Multi-agents systems (MaS) can manifest self-organization and complex behaviours
even when the individual strategies of all their agents are simple. Topics of research
in MaS include: beliefs, desires, and intentions (BDI), cooperation and coordination,
organisation, communication, negotiation, distributed problem solving, multi-agent
learning, scientific communities, dependability and fault-tolerance.
Self-healing, i.e. diagnosis and reaction to system malfunctions, including
regeneration of system components may be learned e.g. from the regeneration capacity
of the liver. Several different self-healing mechanisms are subject to research.

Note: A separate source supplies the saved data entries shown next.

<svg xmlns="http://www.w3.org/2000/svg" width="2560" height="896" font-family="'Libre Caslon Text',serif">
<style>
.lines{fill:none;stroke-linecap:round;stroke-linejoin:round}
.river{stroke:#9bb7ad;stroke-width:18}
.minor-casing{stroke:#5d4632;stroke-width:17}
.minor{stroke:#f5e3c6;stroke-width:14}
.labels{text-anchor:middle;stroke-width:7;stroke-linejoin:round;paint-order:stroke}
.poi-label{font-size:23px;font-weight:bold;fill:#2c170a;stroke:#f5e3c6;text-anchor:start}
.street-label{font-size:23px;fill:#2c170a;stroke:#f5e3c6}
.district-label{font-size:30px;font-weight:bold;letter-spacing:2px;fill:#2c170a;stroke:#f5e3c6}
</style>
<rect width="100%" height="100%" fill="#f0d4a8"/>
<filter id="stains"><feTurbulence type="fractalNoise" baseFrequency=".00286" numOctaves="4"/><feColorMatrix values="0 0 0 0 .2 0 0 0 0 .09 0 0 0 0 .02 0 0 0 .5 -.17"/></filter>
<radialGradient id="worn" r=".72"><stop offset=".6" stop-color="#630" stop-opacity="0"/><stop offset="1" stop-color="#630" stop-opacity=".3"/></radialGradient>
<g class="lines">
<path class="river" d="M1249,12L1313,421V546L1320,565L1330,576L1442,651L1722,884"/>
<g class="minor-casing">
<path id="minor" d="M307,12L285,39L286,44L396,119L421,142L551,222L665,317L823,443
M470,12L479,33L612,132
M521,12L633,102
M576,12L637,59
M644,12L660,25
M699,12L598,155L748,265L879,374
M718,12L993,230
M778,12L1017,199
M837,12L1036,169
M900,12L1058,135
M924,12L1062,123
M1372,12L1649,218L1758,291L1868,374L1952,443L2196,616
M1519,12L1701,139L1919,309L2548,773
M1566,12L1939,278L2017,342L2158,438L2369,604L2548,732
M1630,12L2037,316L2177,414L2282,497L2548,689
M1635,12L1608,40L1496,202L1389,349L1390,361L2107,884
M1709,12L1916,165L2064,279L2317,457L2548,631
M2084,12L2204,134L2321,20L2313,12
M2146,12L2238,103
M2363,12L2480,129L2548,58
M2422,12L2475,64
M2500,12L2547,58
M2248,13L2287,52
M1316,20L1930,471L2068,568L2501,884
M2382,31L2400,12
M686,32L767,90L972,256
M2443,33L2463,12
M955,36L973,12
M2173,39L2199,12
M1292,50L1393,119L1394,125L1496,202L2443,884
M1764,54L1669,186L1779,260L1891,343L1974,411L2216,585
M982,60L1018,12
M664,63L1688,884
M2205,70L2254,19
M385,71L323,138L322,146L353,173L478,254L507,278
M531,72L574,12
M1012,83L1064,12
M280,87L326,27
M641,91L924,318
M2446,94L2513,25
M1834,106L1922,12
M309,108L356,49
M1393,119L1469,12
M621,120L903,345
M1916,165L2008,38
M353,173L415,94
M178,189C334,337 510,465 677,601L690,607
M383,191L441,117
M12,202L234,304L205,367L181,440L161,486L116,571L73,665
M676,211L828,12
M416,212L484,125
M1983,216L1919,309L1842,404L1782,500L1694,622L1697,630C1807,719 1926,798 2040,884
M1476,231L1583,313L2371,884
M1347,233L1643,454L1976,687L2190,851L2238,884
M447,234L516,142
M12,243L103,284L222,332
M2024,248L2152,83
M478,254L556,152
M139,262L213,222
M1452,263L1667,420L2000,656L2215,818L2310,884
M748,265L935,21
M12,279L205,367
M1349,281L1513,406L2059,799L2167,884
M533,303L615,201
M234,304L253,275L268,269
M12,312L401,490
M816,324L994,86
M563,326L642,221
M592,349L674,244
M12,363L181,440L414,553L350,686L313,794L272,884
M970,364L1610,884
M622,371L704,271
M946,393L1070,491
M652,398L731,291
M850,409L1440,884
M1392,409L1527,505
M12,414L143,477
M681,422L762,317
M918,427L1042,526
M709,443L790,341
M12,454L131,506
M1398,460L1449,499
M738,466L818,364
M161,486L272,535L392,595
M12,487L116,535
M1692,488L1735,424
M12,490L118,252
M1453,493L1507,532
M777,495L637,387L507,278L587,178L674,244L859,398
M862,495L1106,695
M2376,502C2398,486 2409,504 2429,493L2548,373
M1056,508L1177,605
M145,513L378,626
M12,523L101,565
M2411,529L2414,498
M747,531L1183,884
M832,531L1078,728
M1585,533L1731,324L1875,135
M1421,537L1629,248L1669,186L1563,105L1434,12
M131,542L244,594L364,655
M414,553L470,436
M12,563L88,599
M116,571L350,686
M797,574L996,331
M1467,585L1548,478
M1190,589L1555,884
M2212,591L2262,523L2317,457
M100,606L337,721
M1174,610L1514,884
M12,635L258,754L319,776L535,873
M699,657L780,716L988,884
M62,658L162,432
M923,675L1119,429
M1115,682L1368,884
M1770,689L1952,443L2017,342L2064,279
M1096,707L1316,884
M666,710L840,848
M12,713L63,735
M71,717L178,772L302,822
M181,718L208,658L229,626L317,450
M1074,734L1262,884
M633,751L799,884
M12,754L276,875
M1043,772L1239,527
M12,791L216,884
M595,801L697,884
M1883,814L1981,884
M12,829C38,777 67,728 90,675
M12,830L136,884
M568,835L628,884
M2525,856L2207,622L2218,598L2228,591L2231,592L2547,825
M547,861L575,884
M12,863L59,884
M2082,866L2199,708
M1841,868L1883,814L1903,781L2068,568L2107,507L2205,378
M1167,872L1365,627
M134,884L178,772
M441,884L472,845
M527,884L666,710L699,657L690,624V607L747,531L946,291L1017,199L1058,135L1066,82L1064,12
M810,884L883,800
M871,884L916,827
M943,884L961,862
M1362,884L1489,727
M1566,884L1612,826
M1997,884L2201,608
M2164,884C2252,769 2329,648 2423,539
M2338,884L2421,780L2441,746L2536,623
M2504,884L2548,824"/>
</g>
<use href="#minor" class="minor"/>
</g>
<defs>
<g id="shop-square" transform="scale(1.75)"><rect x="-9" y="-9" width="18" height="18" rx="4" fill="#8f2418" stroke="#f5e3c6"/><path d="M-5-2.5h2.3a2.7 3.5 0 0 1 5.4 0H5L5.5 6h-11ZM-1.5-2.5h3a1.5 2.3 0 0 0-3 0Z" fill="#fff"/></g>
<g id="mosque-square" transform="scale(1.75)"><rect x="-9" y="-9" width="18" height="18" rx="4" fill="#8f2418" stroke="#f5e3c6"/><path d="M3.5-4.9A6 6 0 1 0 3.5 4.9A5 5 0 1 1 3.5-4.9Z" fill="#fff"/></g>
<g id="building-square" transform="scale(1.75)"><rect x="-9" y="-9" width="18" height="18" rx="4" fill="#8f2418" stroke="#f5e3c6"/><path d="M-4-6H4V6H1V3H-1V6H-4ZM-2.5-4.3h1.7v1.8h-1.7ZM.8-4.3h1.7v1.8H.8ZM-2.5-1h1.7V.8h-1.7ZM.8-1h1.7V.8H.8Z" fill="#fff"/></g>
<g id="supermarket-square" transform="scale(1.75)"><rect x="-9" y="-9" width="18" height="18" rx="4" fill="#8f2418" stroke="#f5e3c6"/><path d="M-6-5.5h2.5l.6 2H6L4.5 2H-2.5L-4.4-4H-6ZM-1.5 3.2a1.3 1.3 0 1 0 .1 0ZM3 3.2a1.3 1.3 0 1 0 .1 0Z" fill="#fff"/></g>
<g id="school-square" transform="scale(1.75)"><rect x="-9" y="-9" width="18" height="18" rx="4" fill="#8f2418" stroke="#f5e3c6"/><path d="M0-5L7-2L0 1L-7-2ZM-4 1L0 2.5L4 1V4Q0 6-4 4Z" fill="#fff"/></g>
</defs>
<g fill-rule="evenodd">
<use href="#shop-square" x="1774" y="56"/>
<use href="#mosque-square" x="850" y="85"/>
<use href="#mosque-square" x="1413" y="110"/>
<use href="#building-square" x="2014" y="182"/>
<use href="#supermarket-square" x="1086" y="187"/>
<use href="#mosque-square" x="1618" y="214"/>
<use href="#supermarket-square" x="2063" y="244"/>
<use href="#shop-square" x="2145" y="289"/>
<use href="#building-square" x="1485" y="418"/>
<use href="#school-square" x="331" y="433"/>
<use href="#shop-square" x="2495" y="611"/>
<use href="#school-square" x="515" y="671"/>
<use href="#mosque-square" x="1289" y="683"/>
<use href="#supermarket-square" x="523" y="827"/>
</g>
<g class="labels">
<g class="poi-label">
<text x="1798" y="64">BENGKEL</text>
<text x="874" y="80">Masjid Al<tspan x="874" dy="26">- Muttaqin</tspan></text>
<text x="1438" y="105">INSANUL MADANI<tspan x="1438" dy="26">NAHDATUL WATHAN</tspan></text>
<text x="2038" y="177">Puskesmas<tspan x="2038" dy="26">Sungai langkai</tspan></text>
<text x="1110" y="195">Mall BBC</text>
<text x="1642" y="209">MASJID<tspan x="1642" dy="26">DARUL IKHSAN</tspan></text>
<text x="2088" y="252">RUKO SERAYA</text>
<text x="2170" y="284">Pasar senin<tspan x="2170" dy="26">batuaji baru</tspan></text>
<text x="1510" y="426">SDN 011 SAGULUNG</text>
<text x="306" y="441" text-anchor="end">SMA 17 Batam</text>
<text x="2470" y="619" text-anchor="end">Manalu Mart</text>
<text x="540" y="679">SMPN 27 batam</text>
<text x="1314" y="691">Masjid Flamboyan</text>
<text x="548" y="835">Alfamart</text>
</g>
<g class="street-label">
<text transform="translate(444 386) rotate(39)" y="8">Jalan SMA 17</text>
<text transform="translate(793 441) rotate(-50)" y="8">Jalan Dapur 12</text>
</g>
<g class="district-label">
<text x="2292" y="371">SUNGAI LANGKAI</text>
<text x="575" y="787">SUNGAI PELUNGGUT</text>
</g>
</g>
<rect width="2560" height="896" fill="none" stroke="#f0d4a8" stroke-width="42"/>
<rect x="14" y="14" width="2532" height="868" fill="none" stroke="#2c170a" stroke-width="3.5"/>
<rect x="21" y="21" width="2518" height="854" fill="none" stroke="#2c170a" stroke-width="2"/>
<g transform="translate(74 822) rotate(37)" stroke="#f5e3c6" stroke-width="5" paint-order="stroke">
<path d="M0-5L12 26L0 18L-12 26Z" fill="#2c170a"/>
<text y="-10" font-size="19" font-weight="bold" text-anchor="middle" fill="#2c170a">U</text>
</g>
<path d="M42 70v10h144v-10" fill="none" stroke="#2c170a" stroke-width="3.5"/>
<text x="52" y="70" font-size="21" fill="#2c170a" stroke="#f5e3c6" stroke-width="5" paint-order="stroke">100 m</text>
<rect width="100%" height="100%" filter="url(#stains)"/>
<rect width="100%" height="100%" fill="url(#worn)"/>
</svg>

4.8 Grand Challenge 8: Nature-inspired Devices and Industrial Plants
Models of biodiversity (many species) and (bio)chemical diversity (many
natural products) e.g. with respect to pharmaceutical research and development,
lead structure search etc., reflect the result of evolution and fit the changing
environmental conditions in bioreactors of artificial evolution to obtain desired
functions in growing biomolecule populations by evolutionary design. Adaptation
issues with respect to artificial immune systems, may be similar to issues of biodiversity.